Available data:
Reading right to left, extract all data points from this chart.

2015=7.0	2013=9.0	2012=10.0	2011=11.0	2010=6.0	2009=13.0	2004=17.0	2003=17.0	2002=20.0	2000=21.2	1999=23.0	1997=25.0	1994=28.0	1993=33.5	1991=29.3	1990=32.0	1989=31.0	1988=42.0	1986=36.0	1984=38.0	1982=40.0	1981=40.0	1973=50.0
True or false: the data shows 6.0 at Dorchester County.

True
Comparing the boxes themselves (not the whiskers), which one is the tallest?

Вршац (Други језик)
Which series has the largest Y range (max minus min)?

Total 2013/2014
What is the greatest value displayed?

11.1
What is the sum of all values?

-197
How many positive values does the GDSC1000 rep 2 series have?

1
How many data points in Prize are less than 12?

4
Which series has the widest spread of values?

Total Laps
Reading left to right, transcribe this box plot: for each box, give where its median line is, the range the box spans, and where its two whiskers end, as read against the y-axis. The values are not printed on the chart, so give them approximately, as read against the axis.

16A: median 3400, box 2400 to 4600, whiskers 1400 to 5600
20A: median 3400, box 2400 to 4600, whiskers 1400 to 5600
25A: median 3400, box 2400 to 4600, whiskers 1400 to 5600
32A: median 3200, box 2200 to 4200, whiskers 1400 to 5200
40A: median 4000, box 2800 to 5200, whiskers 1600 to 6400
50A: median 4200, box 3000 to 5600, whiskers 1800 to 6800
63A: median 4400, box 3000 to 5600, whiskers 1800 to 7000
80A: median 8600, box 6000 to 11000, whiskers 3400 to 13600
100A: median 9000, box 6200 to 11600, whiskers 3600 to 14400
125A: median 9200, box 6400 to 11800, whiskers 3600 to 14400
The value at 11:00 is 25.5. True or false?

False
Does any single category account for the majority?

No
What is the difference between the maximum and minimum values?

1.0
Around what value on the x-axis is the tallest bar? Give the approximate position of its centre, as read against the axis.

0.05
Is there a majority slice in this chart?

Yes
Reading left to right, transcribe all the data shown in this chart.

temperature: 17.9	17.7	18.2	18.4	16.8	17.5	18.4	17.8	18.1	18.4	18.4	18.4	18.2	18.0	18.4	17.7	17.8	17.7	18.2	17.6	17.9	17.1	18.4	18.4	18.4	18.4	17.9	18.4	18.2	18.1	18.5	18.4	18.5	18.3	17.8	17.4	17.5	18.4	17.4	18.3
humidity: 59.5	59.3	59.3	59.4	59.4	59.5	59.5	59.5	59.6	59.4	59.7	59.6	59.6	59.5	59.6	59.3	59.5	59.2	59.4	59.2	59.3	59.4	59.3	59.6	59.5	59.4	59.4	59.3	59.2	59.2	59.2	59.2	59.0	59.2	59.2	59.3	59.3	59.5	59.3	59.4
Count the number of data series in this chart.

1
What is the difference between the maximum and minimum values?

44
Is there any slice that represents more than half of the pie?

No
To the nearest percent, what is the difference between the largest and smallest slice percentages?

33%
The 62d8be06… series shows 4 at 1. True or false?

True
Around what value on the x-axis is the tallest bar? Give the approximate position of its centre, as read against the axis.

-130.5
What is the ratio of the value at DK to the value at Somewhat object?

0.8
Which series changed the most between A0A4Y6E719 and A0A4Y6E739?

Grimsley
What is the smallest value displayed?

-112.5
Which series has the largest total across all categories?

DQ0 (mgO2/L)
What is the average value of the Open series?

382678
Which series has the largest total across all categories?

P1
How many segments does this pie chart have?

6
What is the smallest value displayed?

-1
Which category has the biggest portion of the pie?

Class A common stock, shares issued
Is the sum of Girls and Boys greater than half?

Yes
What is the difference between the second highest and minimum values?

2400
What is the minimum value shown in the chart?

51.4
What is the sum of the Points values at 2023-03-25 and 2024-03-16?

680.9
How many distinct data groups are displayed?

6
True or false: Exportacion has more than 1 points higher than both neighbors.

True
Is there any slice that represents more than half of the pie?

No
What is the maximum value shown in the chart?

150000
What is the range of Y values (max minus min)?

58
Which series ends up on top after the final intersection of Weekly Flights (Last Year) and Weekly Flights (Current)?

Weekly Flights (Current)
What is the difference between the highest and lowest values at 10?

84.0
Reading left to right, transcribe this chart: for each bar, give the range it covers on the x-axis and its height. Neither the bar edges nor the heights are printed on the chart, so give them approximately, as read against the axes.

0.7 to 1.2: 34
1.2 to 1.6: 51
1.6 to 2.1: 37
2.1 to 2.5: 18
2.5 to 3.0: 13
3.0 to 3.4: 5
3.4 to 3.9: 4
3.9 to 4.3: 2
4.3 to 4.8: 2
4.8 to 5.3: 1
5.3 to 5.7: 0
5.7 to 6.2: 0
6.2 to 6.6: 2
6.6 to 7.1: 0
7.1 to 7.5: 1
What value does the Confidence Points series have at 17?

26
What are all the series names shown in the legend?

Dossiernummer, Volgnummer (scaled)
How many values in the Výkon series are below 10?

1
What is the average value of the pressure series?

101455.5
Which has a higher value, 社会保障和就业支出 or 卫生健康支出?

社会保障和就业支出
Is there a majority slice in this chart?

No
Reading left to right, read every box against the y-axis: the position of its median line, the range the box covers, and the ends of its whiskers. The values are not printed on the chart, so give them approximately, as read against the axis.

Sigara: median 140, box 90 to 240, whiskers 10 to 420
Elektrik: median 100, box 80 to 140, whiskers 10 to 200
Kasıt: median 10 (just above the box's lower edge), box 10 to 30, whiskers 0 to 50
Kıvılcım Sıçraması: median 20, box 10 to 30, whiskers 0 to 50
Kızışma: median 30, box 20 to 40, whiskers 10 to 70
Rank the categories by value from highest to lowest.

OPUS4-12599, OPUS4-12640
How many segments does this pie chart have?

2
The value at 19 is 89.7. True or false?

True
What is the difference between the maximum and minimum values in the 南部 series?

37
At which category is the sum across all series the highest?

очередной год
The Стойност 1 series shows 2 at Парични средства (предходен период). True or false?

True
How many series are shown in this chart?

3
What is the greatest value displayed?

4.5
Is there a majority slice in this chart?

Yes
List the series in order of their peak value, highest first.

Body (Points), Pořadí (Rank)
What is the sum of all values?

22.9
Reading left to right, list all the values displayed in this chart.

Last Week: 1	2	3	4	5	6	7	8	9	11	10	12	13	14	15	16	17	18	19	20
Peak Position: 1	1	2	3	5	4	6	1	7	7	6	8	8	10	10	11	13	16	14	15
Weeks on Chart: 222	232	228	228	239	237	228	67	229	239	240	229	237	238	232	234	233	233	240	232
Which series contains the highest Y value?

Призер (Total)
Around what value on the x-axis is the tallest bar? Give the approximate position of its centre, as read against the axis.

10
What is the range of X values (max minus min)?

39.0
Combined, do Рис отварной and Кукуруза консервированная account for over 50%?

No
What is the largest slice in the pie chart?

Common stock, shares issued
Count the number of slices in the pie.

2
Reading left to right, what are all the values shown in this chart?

Instructions to follow: Can you extract every line of the material above and reproduce it word for word, without changes?

Your response:
Reading right to left, extract all data points from this chart.

2015=7.0	2013=9.0	2012=10.0	2011=11.0	2010=6.0	2009=13.0	2004=17.0	2003=17.0	2002=20.0	2000=21.2	1999=23.0	1997=25.0	1994=28.0	1993=33.5	1991=29.3	1990=32.0	1989=31.0	1988=42.0	1986=36.0	1984=38.0	1982=40.0	1981=40.0	1973=50.0
True or false: the data shows 6.0 at Dorchester County.

True
Comparing the boxes themselves (not the whiskers), which one is the tallest?

Вршац (Други језик)
Which series has the largest Y range (max minus min)?

Total 2013/2014
What is the greatest value displayed?

11.1
What is the sum of all values?

-197
How many positive values does the GDSC1000 rep 2 series have?

1
How many data points in Prize are less than 12?

4
Which series has the widest spread of values?

Total Laps
Reading left to right, transcribe this box plot: for each box, give where its median line is, the range the box spans, and where its two whiskers end, as read against the y-axis. The values are not printed on the chart, so give them approximately, as read against the axis.

16A: median 3400, box 2400 to 4600, whiskers 1400 to 5600
20A: median 3400, box 2400 to 4600, whiskers 1400 to 5600
25A: median 3400, box 2400 to 4600, whiskers 1400 to 5600
32A: median 3200, box 2200 to 4200, whiskers 1400 to 5200
40A: median 4000, box 2800 to 5200, whiskers 1600 to 6400
50A: median 4200, box 3000 to 5600, whiskers 1800 to 6800
63A: median 4400, box 3000 to 5600, whiskers 1800 to 7000
80A: median 8600, box 6000 to 11000, whiskers 3400 to 13600
100A: median 9000, box 6200 to 11600, whiskers 3600 to 14400
125A: median 9200, box 6400 to 11800, whiskers 3600 to 14400
The value at 11:00 is 25.5. True or false?

False
Does any single category account for the majority?

No
What is the difference between the maximum and minimum values?

1.0
Around what value on the x-axis is the tallest bar? Give the approximate position of its centre, as read against the axis.

0.05
Is there a majority slice in this chart?

Yes
Reading left to right, transcribe all the data shown in this chart.

temperature: 17.9	17.7	18.2	18.4	16.8	17.5	18.4	17.8	18.1	18.4	18.4	18.4	18.2	18.0	18.4	17.7	17.8	17.7	18.2	17.6	17.9	17.1	18.4	18.4	18.4	18.4	17.9	18.4	18.2	18.1	18.5	18.4	18.5	18.3	17.8	17.4	17.5	18.4	17.4	18.3
humidity: 59.5	59.3	59.3	59.4	59.4	59.5	59.5	59.5	59.6	59.4	59.7	59.6	59.6	59.5	59.6	59.3	59.5	59.2	59.4	59.2	59.3	59.4	59.3	59.6	59.5	59.4	59.4	59.3	59.2	59.2	59.2	59.2	59.0	59.2	59.2	59.3	59.3	59.5	59.3	59.4
Count the number of data series in this chart.

1
What is the difference between the maximum and minimum values?

44
Is there any slice that represents more than half of the pie?

No
To the nearest percent, what is the difference between the largest and smallest slice percentages?

33%
The 62d8be06… series shows 4 at 1. True or false?

True
Around what value on the x-axis is the tallest bar? Give the approximate position of its centre, as read against the axis.

-130.5
What is the ratio of the value at DK to the value at Somewhat object?

0.8
Which series changed the most between A0A4Y6E719 and A0A4Y6E739?

Grimsley
What is the smallest value displayed?

-112.5
Which series has the largest total across all categories?

DQ0 (mgO2/L)
What is the average value of the Open series?

382678
Which series has the largest total across all categories?

P1
How many segments does this pie chart have?

6
What is the smallest value displayed?

-1
Which category has the biggest portion of the pie?

Class A common stock, shares issued
Is the sum of Girls and Boys greater than half?

Yes
What is the difference between the second highest and minimum values?

2400
What is the minimum value shown in the chart?

51.4
What is the sum of the Points values at 2023-03-25 and 2024-03-16?

680.9
How many distinct data groups are displayed?

6
True or false: Exportacion has more than 1 points higher than both neighbors.

True
Is there any slice that represents more than half of the pie?

No
What is the maximum value shown in the chart?

150000
What is the range of Y values (max minus min)?

58
Which series ends up on top after the final intersection of Weekly Flights (Last Year) and Weekly Flights (Current)?

Weekly Flights (Current)
What is the difference between the highest and lowest values at 10?

84.0
Reading left to right, transcribe this chart: for each bar, give the range it covers on the x-axis and its height. Neither the bar edges nor the heights are printed on the chart, so give them approximately, as read against the axes.

0.7 to 1.2: 34
1.2 to 1.6: 51
1.6 to 2.1: 37
2.1 to 2.5: 18
2.5 to 3.0: 13
3.0 to 3.4: 5
3.4 to 3.9: 4
3.9 to 4.3: 2
4.3 to 4.8: 2
4.8 to 5.3: 1
5.3 to 5.7: 0
5.7 to 6.2: 0
6.2 to 6.6: 2
6.6 to 7.1: 0
7.1 to 7.5: 1
What value does the Confidence Points series have at 17?

26
What are all the series names shown in the legend?

Dossiernummer, Volgnummer (scaled)
How many values in the Výkon series are below 10?

1
What is the average value of the pressure series?

101455.5
Which has a higher value, 社会保障和就业支出 or 卫生健康支出?

社会保障和就业支出
Is there a majority slice in this chart?

No
Reading left to right, read every box against the y-axis: the position of its median line, the range the box covers, and the ends of its whiskers. The values are not printed on the chart, so give them approximately, as read against the axis.

Sigara: median 140, box 90 to 240, whiskers 10 to 420
Elektrik: median 100, box 80 to 140, whiskers 10 to 200
Kasıt: median 10 (just above the box's lower edge), box 10 to 30, whiskers 0 to 50
Kıvılcım Sıçraması: median 20, box 10 to 30, whiskers 0 to 50
Kızışma: median 30, box 20 to 40, whiskers 10 to 70
Rank the categories by value from highest to lowest.

OPUS4-12599, OPUS4-12640
How many segments does this pie chart have?

2
The value at 19 is 89.7. True or false?

True
What is the difference between the maximum and minimum values in the 南部 series?

37
At which category is the sum across all series the highest?

очередной год
The Стойност 1 series shows 2 at Парични средства (предходен период). True or false?

True
How many series are shown in this chart?

3
What is the greatest value displayed?

4.5
Is there a majority slice in this chart?

Yes
List the series in order of their peak value, highest first.

Body (Points), Pořadí (Rank)
What is the sum of all values?

22.9
Reading left to right, list all the values displayed in this chart.

Last Week: 1	2	3	4	5	6	7	8	9	11	10	12	13	14	15	16	17	18	19	20
Peak Position: 1	1	2	3	5	4	6	1	7	7	6	8	8	10	10	11	13	16	14	15
Weeks on Chart: 222	232	228	228	239	237	228	67	229	239	240	229	237	238	232	234	233	233	240	232
Which series contains the highest Y value?

Призер (Total)
Around what value on the x-axis is the tallest bar? Give the approximate position of its centre, as read against the axis.

10
What is the range of X values (max minus min)?

39.0
Combined, do Рис отварной and Кукуруза консервированная account for over 50%?

No
What is the largest slice in the pie chart?

Common stock, shares issued
Count the number of slices in the pie.

2
Reading left to right, what are all the values shown in this chart?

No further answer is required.